* PROMPT *
Take the data below and extract the lines from the one with "#224, due: May 17 -> Jun 7" to the one with "SOFT-94, status: W toku -> Gotowe", inclusive, exactly as written.

::: MATERIALS PROVIDED

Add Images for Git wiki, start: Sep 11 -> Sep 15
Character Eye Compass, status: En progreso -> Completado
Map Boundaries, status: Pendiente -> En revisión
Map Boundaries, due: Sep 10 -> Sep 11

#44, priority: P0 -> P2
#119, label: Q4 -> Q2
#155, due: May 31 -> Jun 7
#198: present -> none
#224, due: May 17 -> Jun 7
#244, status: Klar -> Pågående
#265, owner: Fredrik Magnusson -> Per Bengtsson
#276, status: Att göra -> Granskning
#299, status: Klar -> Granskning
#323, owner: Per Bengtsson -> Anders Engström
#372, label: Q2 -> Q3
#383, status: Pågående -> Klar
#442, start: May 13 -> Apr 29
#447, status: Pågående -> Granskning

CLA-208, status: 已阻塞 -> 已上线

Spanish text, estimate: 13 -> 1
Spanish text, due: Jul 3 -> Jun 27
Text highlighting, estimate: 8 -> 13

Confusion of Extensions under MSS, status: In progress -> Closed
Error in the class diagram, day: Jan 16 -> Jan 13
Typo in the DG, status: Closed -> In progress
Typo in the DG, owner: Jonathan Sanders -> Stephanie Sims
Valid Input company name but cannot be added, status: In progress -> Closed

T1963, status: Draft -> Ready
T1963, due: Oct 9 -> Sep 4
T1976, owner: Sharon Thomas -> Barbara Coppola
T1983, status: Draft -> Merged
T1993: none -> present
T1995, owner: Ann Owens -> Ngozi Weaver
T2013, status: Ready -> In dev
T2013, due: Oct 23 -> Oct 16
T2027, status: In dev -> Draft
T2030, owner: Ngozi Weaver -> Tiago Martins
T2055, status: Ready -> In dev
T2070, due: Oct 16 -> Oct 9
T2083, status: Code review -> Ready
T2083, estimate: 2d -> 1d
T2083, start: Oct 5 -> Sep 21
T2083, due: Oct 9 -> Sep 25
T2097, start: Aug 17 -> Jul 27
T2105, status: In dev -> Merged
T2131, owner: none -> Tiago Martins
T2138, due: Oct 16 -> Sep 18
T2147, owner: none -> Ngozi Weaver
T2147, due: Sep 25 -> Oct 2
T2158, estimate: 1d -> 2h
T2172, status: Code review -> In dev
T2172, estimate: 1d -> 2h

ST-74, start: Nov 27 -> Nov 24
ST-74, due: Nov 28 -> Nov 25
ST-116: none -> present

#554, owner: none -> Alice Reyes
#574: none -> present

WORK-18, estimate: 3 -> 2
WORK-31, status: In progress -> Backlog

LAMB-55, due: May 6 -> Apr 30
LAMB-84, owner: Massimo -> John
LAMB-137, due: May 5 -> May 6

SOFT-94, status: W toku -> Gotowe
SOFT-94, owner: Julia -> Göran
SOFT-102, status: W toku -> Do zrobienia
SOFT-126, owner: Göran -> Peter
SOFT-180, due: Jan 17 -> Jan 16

::::::

* TASK ANSWER *
#224, due: May 17 -> Jun 7
#244, status: Klar -> Pågående
#265, owner: Fredrik Magnusson -> Per Bengtsson
#276, status: Att göra -> Granskning
#299, status: Klar -> Granskning
#323, owner: Per Bengtsson -> Anders Engström
#372, label: Q2 -> Q3
#383, status: Pågående -> Klar
#442, start: May 13 -> Apr 29
#447, status: Pågående -> Granskning

CLA-208, status: 已阻塞 -> 已上线

Spanish text, estimate: 13 -> 1
Spanish text, due: Jul 3 -> Jun 27
Text highlighting, estimate: 8 -> 13

Confusion of Extensions under MSS, status: In progress -> Closed
Error in the class diagram, day: Jan 16 -> Jan 13
Typo in the DG, status: Closed -> In progress
Typo in the DG, owner: Jonathan Sanders -> Stephanie Sims
Valid Input company name but cannot be added, status: In progress -> Closed

T1963, status: Draft -> Ready
T1963, due: Oct 9 -> Sep 4
T1976, owner: Sharon Thomas -> Barbara Coppola
T1983, status: Draft -> Merged
T1993: none -> present
T1995, owner: Ann Owens -> Ngozi Weaver
T2013, status: Ready -> In dev
T2013, due: Oct 23 -> Oct 16
T2027, status: In dev -> Draft
T2030, owner: Ngozi Weaver -> Tiago Martins
T2055, status: Ready -> In dev
T2070, due: Oct 16 -> Oct 9
T2083, status: Code review -> Ready
T2083, estimate: 2d -> 1d
T2083, start: Oct 5 -> Sep 21
T2083, due: Oct 9 -> Sep 25
T2097, start: Aug 17 -> Jul 27
T2105, status: In dev -> Merged
T2131, owner: none -> Tiago Martins
T2138, due: Oct 16 -> Sep 18
T2147, owner: none -> Ngozi Weaver
T2147, due: Sep 25 -> Oct 2
T2158, estimate: 1d -> 2h
T2172, status: Code review -> In dev
T2172, estimate: 1d -> 2h

ST-74, start: Nov 27 -> Nov 24
ST-74, due: Nov 28 -> Nov 25
ST-116: none -> present

#554, owner: none -> Alice Reyes
#574: none -> present

WORK-18, estimate: 3 -> 2
WORK-31, status: In progress -> Backlog

LAMB-55, due: May 6 -> Apr 30
LAMB-84, owner: Massimo -> John
LAMB-137, due: May 5 -> May 6

SOFT-94, status: W toku -> Gotowe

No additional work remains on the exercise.